--- Exercise prompt ---
The pictures are to be dropped, and the records below are to be restated word for word.

START Supplied entries

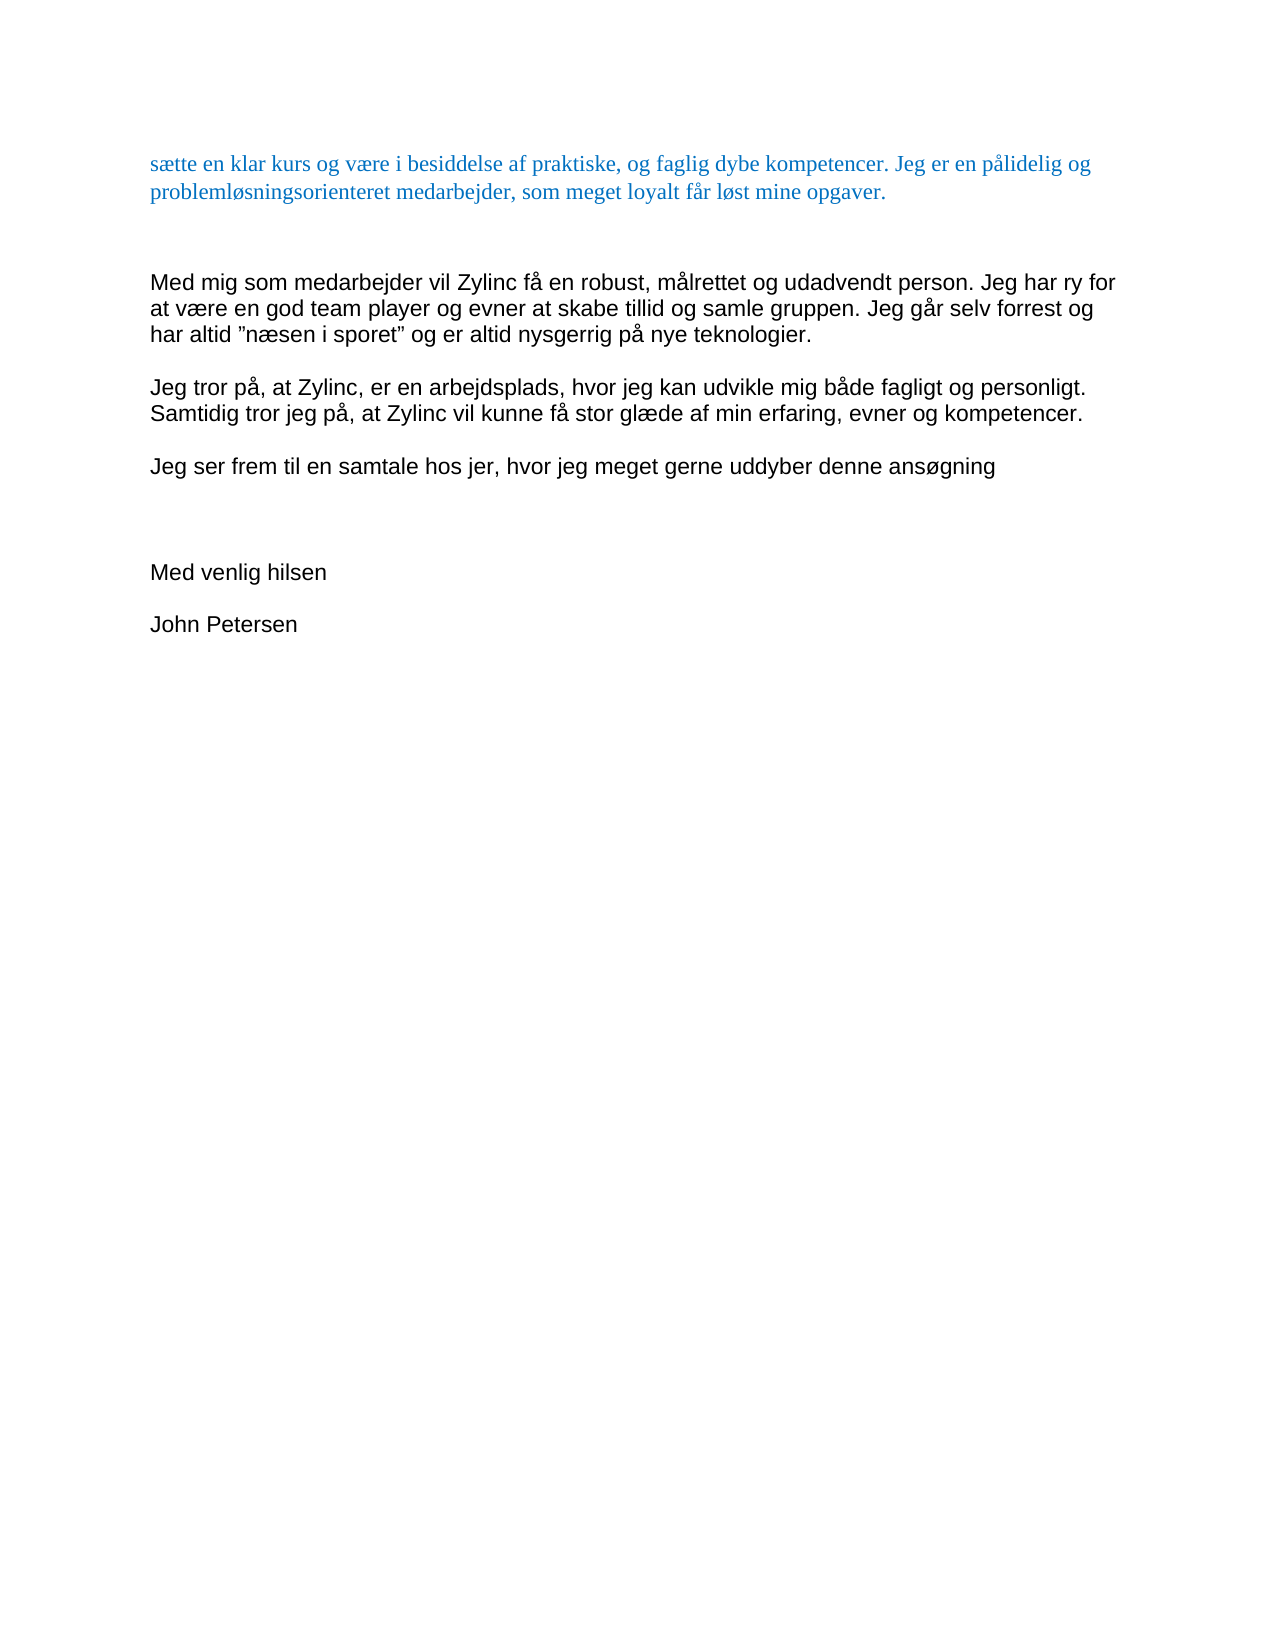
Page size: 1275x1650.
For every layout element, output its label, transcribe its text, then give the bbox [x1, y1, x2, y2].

text Jeg tror på, at Zylinc, er en arbejdsplads, hvor jeg kan udvikle mig både fagligt og personligt. Samtidig tror jeg på, at Zylinc vil kunne få stor glæde af min erfaring, evner og kompetencer. [150, 374, 1125, 427]
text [150, 150, 1125, 205]
text John Petersen [150, 611, 1125, 638]
text Jeg ser frem til en samtale hos jer, hvor jeg meget gerne uddyber denne ansøgning [150, 453, 1125, 479]
text Med venlig hilsen [150, 558, 1125, 585]
text Med mig som medarbejder vil Zylinc få en robust, målrettet og udadvendt person. Jeg har ry for at være en god team player og evner at skabe tillid og samle gruppen. Jeg går selv forrest og har altid ”næsen i sporet” og er altid nysgerrig på nye teknologier. [150, 269, 1125, 348]
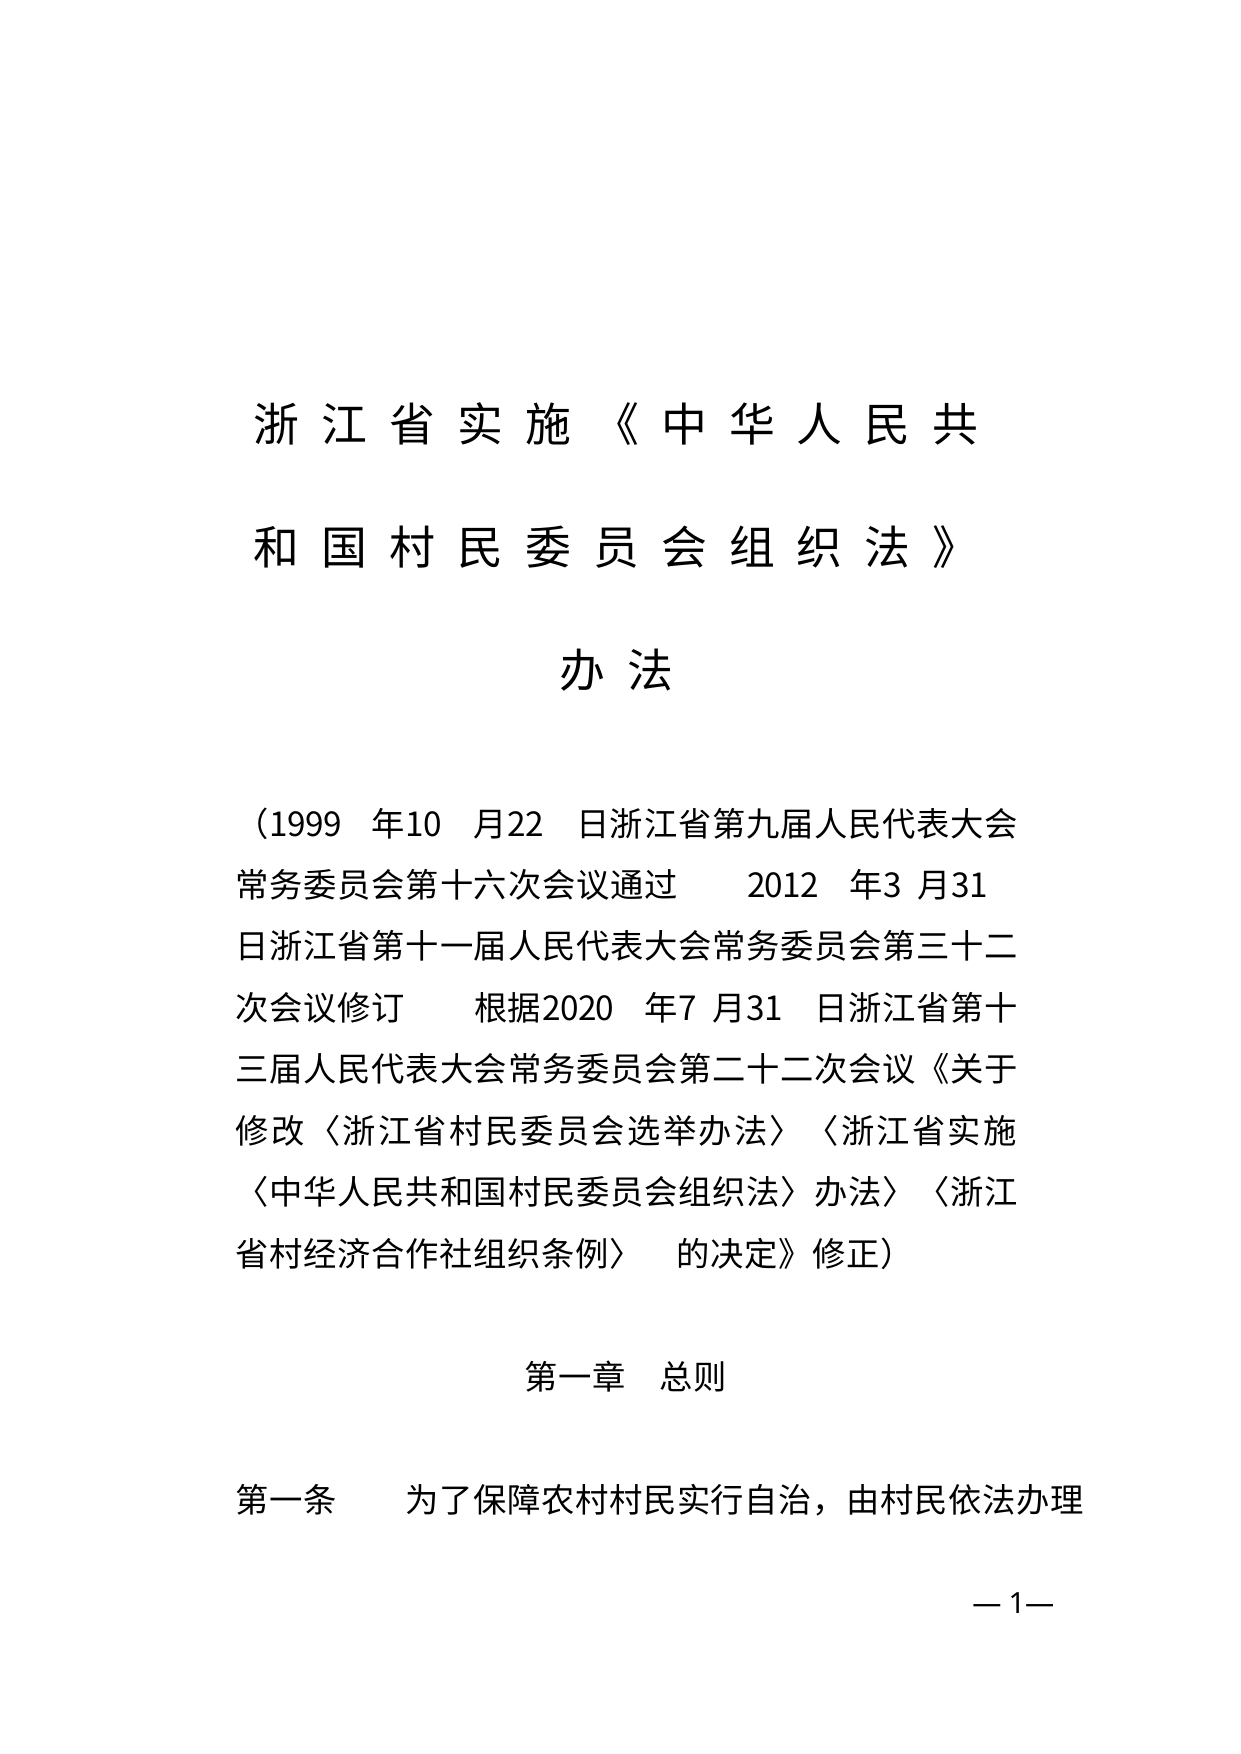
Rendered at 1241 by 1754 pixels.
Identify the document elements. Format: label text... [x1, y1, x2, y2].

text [168, 1467, 1084, 1528]
text （1999年10月22日浙江省第九届人民代表大会常务委员会第十六次会议通过 2012年3月31日浙江省第十一届人民代表大会常务委员会第三十二次会议修订 根据2020年7月31日浙江省第十三届人民代表大会常务委员会第二十二次会议《关于修改〈浙江省村民委员会选举办法〉〈浙江省实施〈中华人民共和国村民委员会组织法〉办法〉〈浙江省村经济合作社组织条例〉 的决定》修正） [233, 791, 1019, 1282]
text 第一章 总则 [168, 1344, 1084, 1405]
text 浙江省实施《中华人民共和国村民委员会组织法》办法 [233, 361, 1019, 729]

END Supplied entries

--- Solved problem ---
Page size: 1275x1650.
For every layout element, output its label, transcribe its text, then give the bbox [x1, y1, x2, y2].

text Jeg tror på, at Zylinc, er en arbejdsplads, hvor jeg kan udvikle mig både fagligt og personligt. Samtidig tror jeg på, at Zylinc vil kunne få stor glæde af min erfaring, evner og kompetencer. [150, 374, 1125, 427]
text [150, 150, 1125, 205]
text John Petersen [150, 611, 1125, 638]
text Jeg ser frem til en samtale hos jer, hvor jeg meget gerne uddyber denne ansøgning [150, 453, 1125, 479]
text Med venlig hilsen [150, 558, 1125, 585]
text Med mig som medarbejder vil Zylinc få en robust, målrettet og udadvendt person. Jeg har ry for at være en god team player og evner at skabe tillid og samle gruppen. Jeg går selv forrest og har altid ”næsen i sporet” og er altid nysgerrig på nye teknologier. [150, 269, 1125, 348]
Rendered at 1241 by 1754 pixels.
Identify the document elements. Format: label text... [x1, y1, x2, y2].

text [168, 1467, 1084, 1528]
text （1999年10月22日浙江省第九届人民代表大会常务委员会第十六次会议通过 2012年3月31日浙江省第十一届人民代表大会常务委员会第三十二次会议修订 根据2020年7月31日浙江省第十三届人民代表大会常务委员会第二十二次会议《关于修改〈浙江省村民委员会选举办法〉〈浙江省实施〈中华人民共和国村民委员会组织法〉办法〉〈浙江省村经济合作社组织条例〉 的决定》修正） [233, 791, 1019, 1282]
text 第一章 总则 [168, 1344, 1084, 1405]
text 浙江省实施《中华人民共和国村民委员会组织法》办法 [233, 361, 1019, 729]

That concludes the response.